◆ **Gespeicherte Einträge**
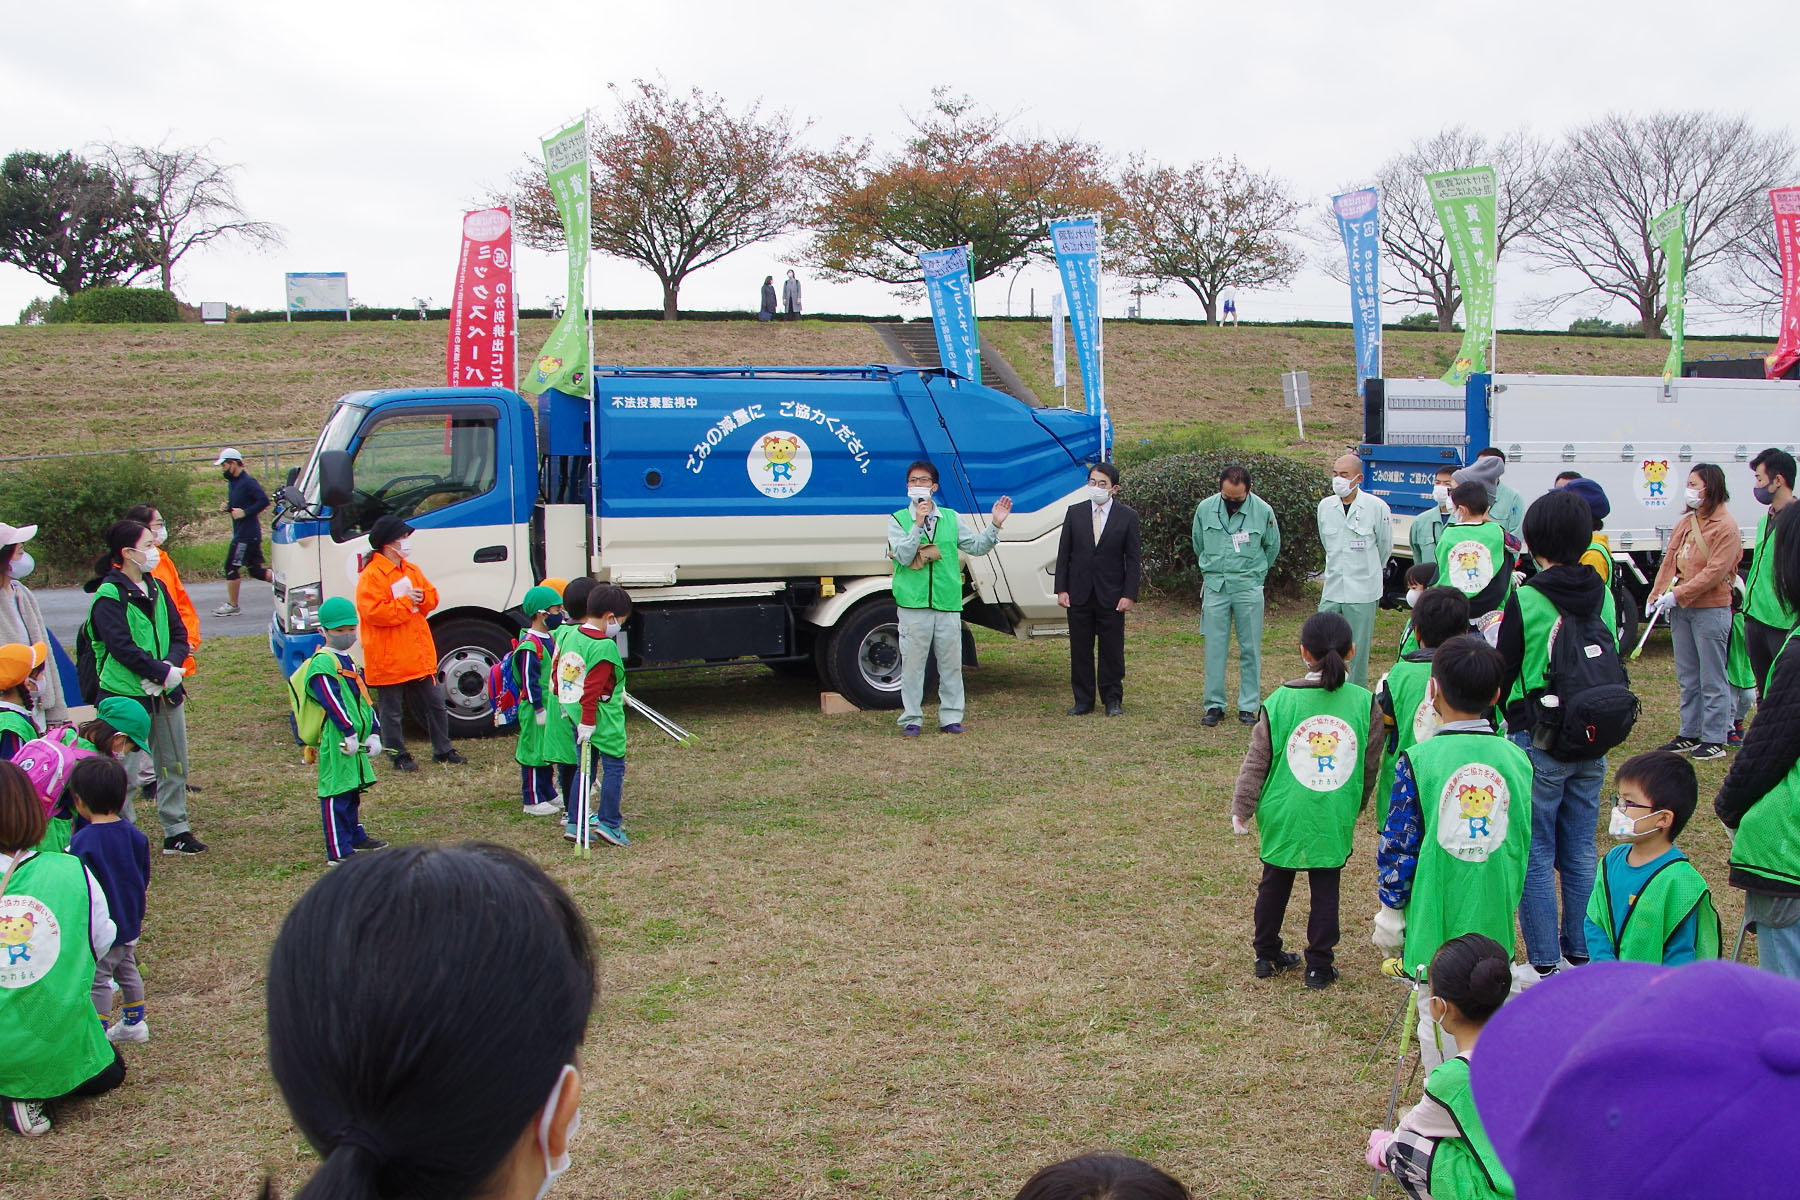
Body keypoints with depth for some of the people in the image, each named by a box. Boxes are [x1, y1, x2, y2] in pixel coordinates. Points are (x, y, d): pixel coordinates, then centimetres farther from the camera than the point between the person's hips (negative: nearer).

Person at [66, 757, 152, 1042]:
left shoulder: (82, 841, -23)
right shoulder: (135, 834, -3)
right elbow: (144, 880, 7)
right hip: (130, 923, 7)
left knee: (98, 981, 5)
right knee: (127, 970, 21)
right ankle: (134, 1023, 32)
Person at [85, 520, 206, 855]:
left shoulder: (156, 588, 10)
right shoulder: (109, 596, -12)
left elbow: (178, 635, 8)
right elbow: (122, 648, -20)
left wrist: (172, 665, -11)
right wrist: (163, 673, -18)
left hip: (166, 691, 7)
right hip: (127, 695, -7)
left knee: (174, 765, 13)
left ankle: (176, 830, 23)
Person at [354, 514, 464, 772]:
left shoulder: (412, 571, 10)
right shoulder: (371, 576, -16)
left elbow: (432, 597, 14)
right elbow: (374, 612, -24)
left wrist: (421, 598, -9)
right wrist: (406, 602, -20)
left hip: (419, 656, 7)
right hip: (389, 660, -7)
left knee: (435, 704, 13)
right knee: (392, 711, 6)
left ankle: (443, 750, 24)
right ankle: (399, 756, 17)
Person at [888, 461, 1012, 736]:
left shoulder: (951, 518, 13)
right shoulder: (898, 520, 4)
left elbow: (976, 546, 13)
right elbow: (903, 556, -10)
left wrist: (994, 525, 0)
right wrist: (918, 523, -17)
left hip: (948, 603, 3)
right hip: (913, 605, -3)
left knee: (951, 663, 5)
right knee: (913, 662, 0)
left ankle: (950, 718, 14)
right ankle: (912, 719, 9)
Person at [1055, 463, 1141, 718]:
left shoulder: (1127, 516, -1)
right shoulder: (1074, 513, 4)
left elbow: (1133, 559, -1)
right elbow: (1064, 553, 6)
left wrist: (1129, 594, -8)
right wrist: (1061, 589, -1)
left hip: (1111, 596, -2)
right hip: (1079, 594, 2)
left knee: (1112, 650, 4)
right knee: (1080, 649, 6)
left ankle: (1113, 699, 16)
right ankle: (1083, 700, 15)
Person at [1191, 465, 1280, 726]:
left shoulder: (1263, 511, -5)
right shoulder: (1205, 509, -2)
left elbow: (1272, 547, 11)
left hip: (1249, 588, -1)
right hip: (1215, 587, 1)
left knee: (1250, 650, 2)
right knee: (1214, 648, 1)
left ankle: (1249, 706, 9)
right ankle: (1214, 705, 7)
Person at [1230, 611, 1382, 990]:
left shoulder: (1280, 701, -9)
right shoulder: (1365, 703, -6)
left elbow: (1256, 762, -3)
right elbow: (1370, 766, 5)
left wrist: (1241, 810, 7)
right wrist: (1355, 806, 21)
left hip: (1284, 816, 0)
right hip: (1335, 819, 0)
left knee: (1275, 882, 16)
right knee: (1326, 889, 10)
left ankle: (1267, 955, 28)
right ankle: (1319, 965, 16)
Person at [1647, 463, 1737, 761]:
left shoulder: (1725, 527, -12)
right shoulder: (1686, 522, 10)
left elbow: (1715, 571, -18)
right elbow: (1670, 560, 10)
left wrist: (1678, 594, -19)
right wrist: (1657, 594, -1)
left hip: (1710, 610, -7)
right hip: (1680, 610, 7)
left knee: (1712, 680, 0)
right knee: (1687, 677, 14)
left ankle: (1715, 740, 6)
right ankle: (1690, 734, 23)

◆ **AUFGABENSTELLUNG**
Tausche in allen Zeilen von der Zeile mit „left elbow: (976, 546, 13)“ bis hinunter zur Zeile mit „right shoulder: (1074, 513, 4)“ das Wort „wrist“ gegen „hand“ aus. Gib nur diese Zeilen wieder und lass alles andere unverändert.

◆ **LÖSUNG DER ÜBUNG**
left elbow: (976, 546, 13)
right elbow: (903, 556, -10)
left hand: (994, 525, 0)
right hand: (918, 523, -17)
left hip: (948, 603, 3)
right hip: (913, 605, -3)
left knee: (951, 663, 5)
right knee: (913, 662, 0)
left ankle: (950, 718, 14)
right ankle: (912, 719, 9)
Person at [1055, 463, 1141, 718]:
left shoulder: (1127, 516, -1)
right shoulder: (1074, 513, 4)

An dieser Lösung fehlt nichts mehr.